## Document segment:
· · · · · · ·
The equation for drowned weir flow is based on the Bernoulli equation constrained to a smooth transition between free and drowned flow at the modular limit. There is no experimental or theoretical equation in the literature for this mode of flow.

The equations are couched in terms of water levels with a coefficient of velocity rather than using total head.

There are discontinuities between the equations for certain modes of flow, for example the transition from free gate to free weir flow can lead to a sudden change in flow for the same head or vice versa. This can lead to hunting between some of the different modes. There is no information in the literature on transitions between modes for sluices.

If poor convergence problems are found to be caused by this unit then you may wish to try the alternative solution technique available by setting the fixed modular limit values W_drown, S_drown and T_drown. The alternative technique is likely to reduce hunting between different modes of operation.

Care must be taken with the specification of sensible control rules. In `water' control modes, for example, it is possible to specify the control rules such that there are regions where no equations apply.

It is recommended that logical control rules are used in preference to water control modes.

The test for change from weir flow to under gate flow (and vice versa) assumes that the gate is located at a point on the sill where critical flow occurs. Hence the upstream water depth above the sill must be 50% greater than the gate opening before under-gate flow equations come into action.

The equations used are a strict application of those found in Bos M.G. (1989). Losses due to side effects, unusual piers, angled approach direction, etc need to be taken into account in the coefficients C_vs, C_vg and C_vw.
· · · · · · ·
## Dataset records:

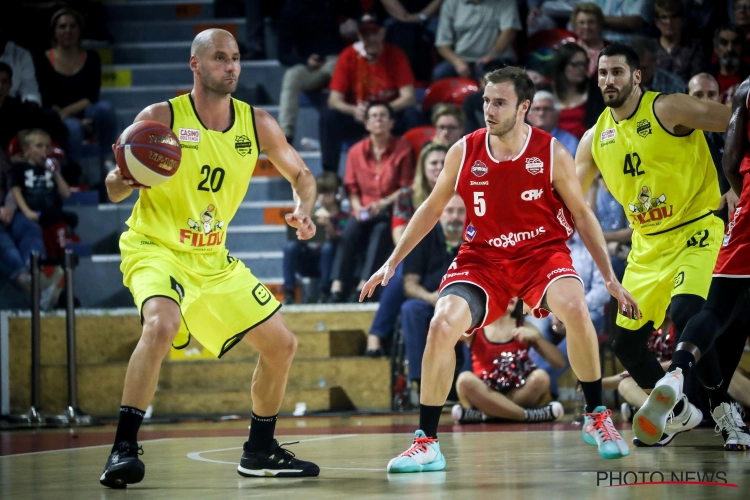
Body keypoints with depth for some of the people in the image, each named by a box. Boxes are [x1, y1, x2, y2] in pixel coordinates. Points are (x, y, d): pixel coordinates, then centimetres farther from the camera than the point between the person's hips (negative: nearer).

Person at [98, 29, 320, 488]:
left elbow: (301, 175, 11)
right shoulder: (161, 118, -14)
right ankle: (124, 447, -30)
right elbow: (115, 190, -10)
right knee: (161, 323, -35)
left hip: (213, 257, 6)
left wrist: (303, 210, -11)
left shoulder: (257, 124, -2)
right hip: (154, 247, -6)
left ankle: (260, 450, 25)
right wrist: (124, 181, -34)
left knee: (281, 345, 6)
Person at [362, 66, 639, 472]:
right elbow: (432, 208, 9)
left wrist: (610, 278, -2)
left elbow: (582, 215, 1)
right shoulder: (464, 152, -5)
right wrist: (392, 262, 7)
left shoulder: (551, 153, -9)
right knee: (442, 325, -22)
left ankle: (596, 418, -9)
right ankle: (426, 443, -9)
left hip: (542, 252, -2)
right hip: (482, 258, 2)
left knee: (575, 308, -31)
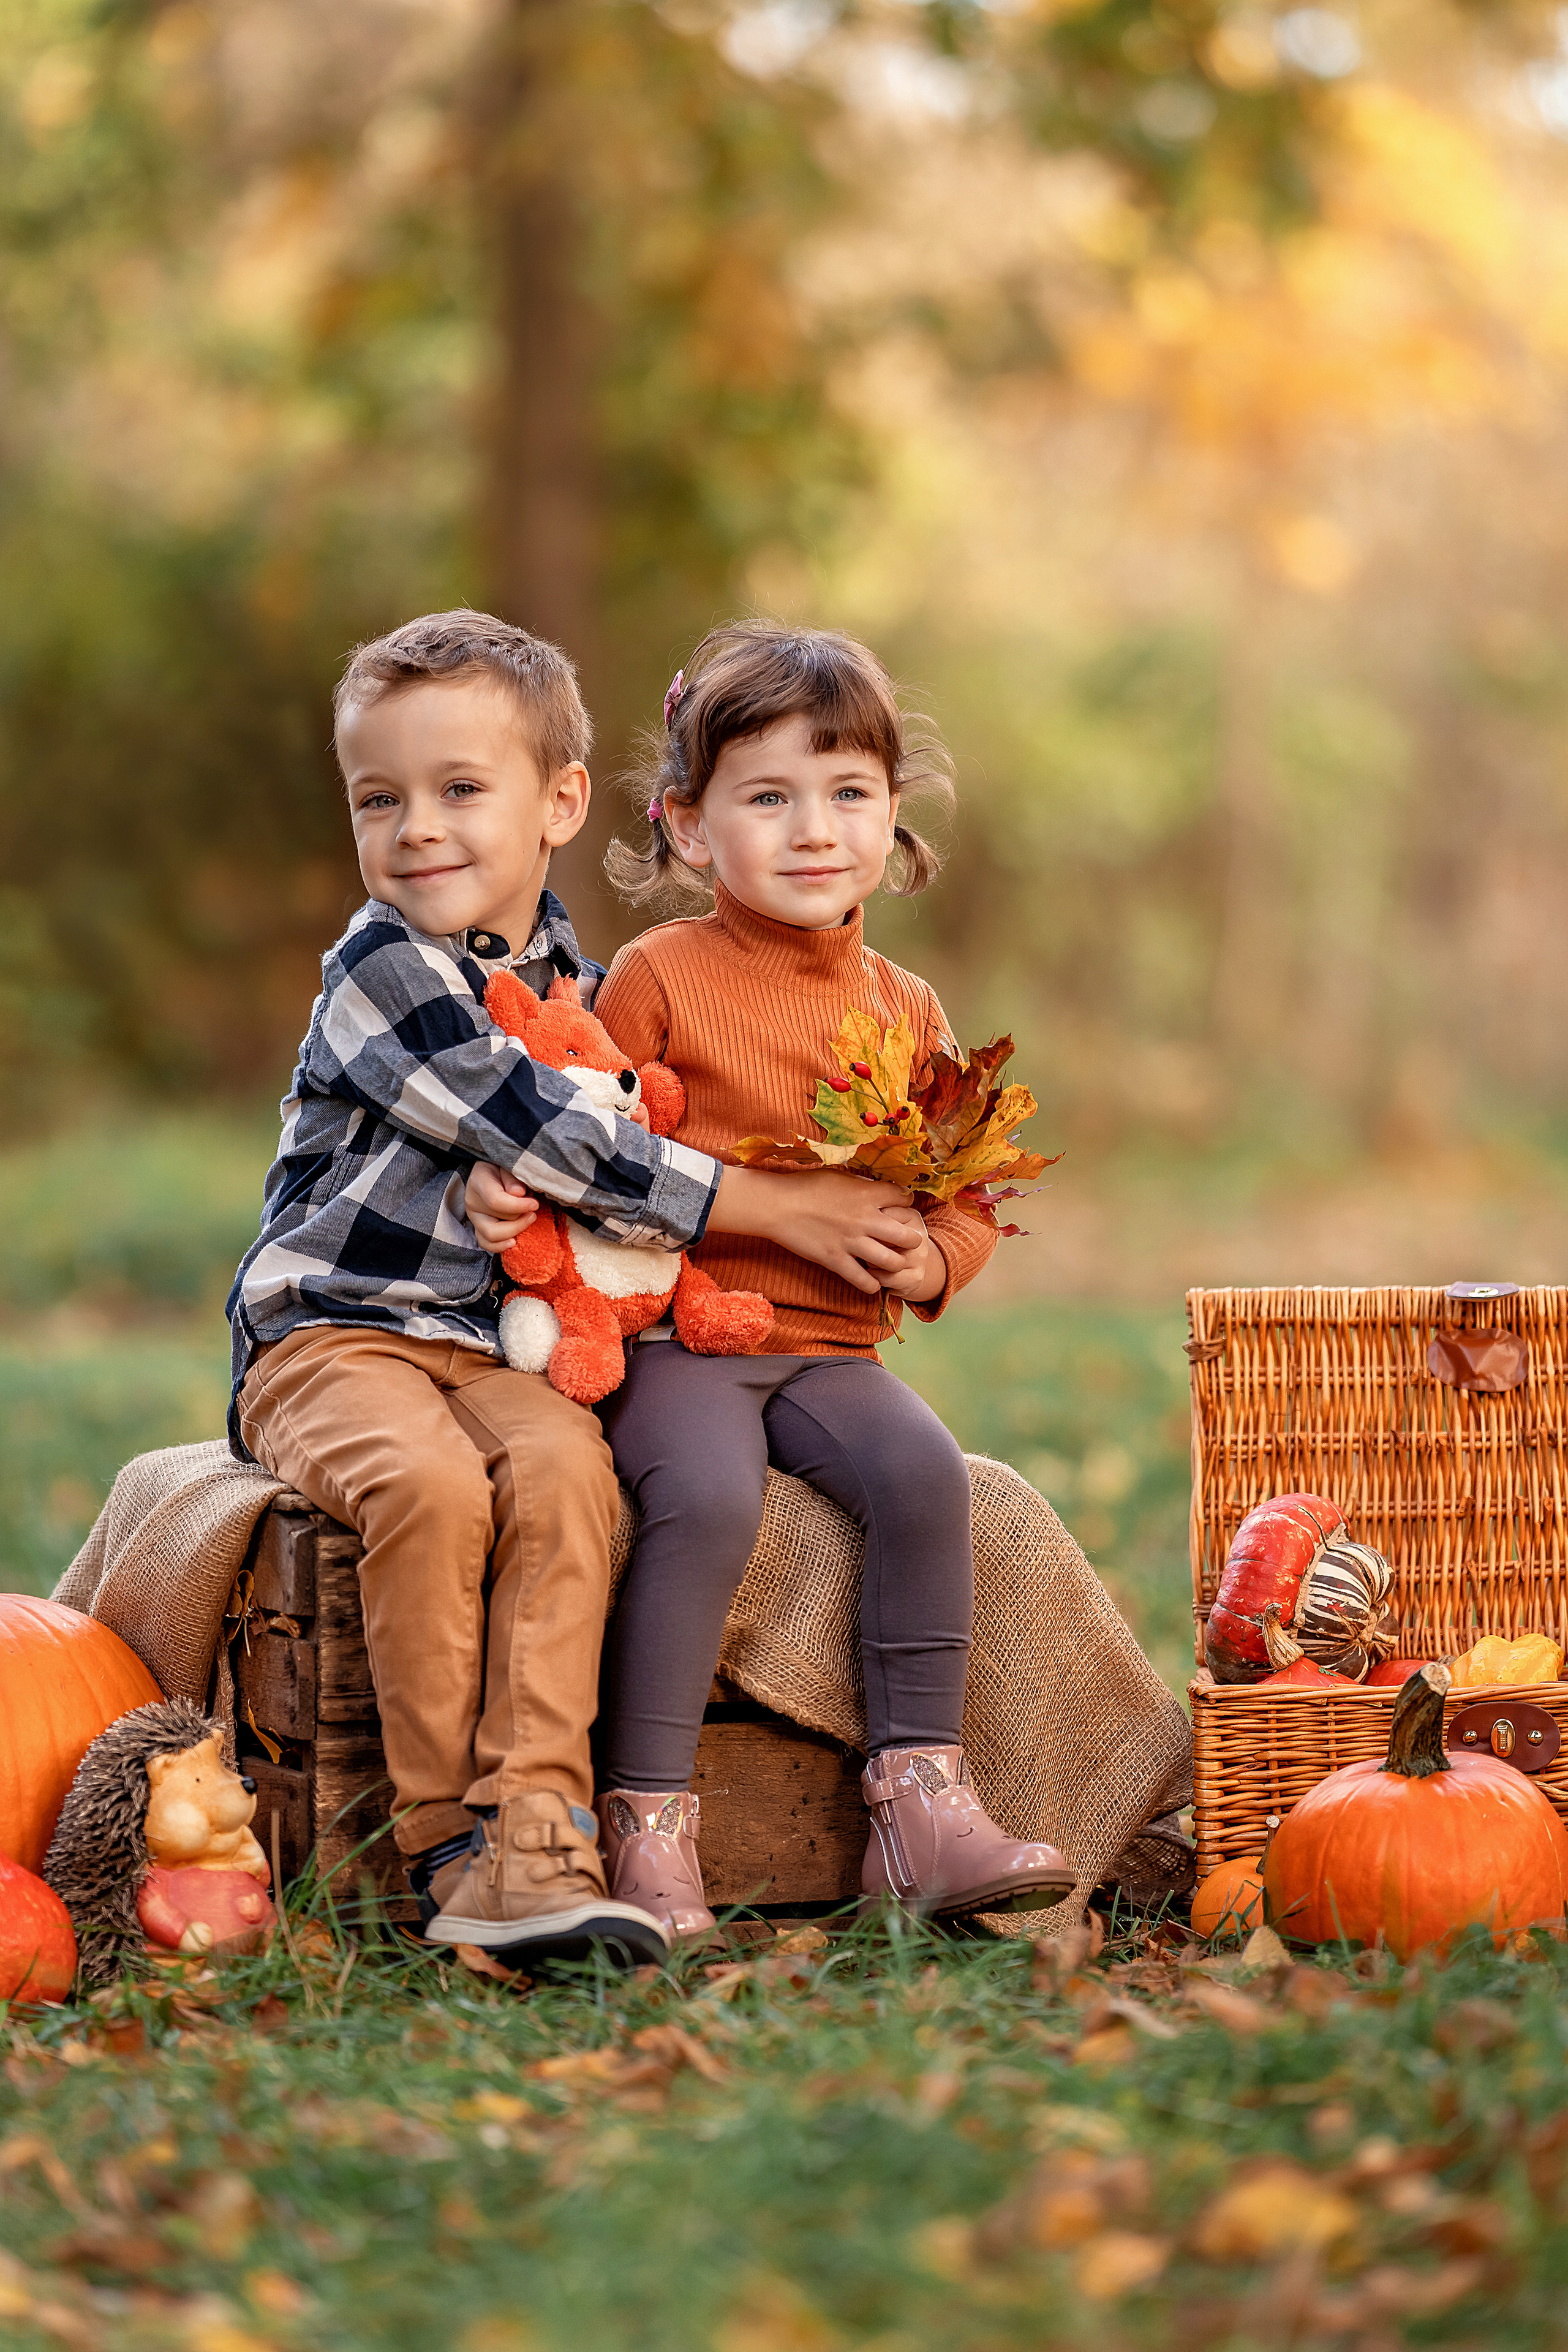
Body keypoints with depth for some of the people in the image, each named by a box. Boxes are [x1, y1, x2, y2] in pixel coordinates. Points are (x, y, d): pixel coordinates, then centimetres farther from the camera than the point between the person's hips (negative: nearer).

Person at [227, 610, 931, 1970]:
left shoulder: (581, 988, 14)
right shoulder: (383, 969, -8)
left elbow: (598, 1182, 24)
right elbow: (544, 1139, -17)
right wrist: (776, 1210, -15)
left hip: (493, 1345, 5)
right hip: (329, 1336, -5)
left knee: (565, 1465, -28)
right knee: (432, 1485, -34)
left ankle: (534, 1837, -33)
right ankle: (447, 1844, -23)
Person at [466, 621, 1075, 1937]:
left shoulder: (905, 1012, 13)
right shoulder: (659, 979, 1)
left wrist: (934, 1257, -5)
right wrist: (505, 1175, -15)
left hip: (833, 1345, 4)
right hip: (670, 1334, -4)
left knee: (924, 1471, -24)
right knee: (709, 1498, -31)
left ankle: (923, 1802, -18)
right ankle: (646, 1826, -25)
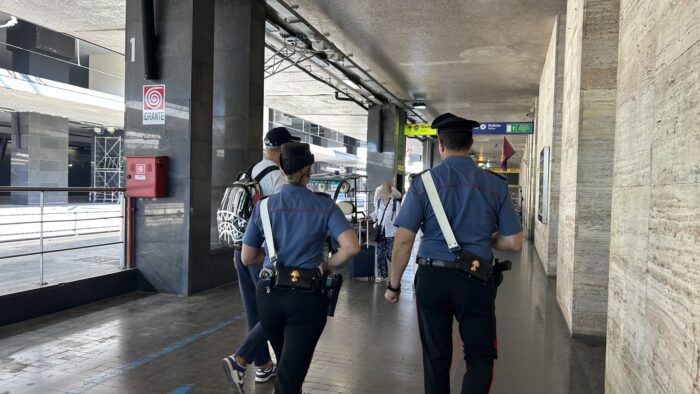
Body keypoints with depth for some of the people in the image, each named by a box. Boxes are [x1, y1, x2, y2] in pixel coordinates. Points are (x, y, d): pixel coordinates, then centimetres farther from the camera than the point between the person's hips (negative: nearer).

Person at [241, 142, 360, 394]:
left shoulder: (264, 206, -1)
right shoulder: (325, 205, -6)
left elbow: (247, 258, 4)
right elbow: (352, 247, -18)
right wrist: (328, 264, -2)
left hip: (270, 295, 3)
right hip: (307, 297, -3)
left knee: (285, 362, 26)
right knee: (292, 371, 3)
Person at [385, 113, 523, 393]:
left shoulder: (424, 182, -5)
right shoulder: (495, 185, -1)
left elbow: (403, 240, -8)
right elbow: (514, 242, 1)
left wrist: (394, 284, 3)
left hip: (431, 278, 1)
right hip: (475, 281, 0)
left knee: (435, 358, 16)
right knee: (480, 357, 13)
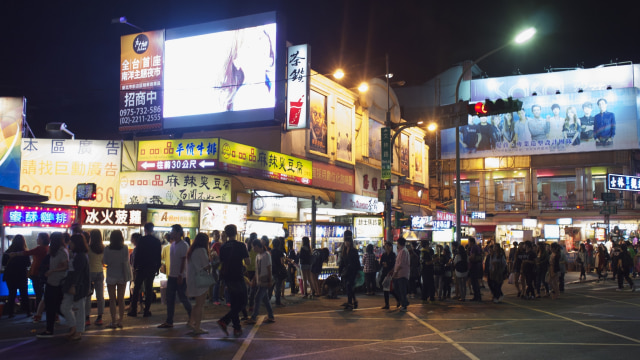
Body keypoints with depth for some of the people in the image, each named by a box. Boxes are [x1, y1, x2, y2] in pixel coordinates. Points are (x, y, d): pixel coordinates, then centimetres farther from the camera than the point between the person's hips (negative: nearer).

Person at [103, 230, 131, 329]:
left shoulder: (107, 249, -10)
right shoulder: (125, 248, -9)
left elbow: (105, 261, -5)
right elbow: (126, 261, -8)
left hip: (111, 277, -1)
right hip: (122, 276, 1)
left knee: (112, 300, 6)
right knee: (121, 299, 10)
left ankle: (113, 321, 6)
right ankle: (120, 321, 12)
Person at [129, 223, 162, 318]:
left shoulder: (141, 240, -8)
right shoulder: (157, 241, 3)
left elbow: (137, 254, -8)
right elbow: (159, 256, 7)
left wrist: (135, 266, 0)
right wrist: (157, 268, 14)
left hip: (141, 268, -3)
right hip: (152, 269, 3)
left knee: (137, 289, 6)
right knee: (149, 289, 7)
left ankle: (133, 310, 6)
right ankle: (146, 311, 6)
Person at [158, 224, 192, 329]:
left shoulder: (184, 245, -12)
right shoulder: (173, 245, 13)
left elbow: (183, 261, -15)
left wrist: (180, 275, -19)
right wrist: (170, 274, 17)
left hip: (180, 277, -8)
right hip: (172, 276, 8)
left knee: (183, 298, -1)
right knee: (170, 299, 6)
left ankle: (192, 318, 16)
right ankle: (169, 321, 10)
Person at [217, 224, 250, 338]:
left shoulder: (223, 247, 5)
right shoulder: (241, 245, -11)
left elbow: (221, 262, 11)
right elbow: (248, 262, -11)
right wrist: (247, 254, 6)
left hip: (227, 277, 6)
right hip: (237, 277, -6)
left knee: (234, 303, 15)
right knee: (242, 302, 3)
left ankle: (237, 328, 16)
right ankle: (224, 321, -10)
· · · · · · ·
## Task objective:
Please translate this sentence from the sluice flow equations text above into Spanish: "It is recommended that logical control rules are used in preference to water control modes."

## Solution to this task:
Se recomienda utilizar reglas de control lógicas con preferencia a los modos de control de agua.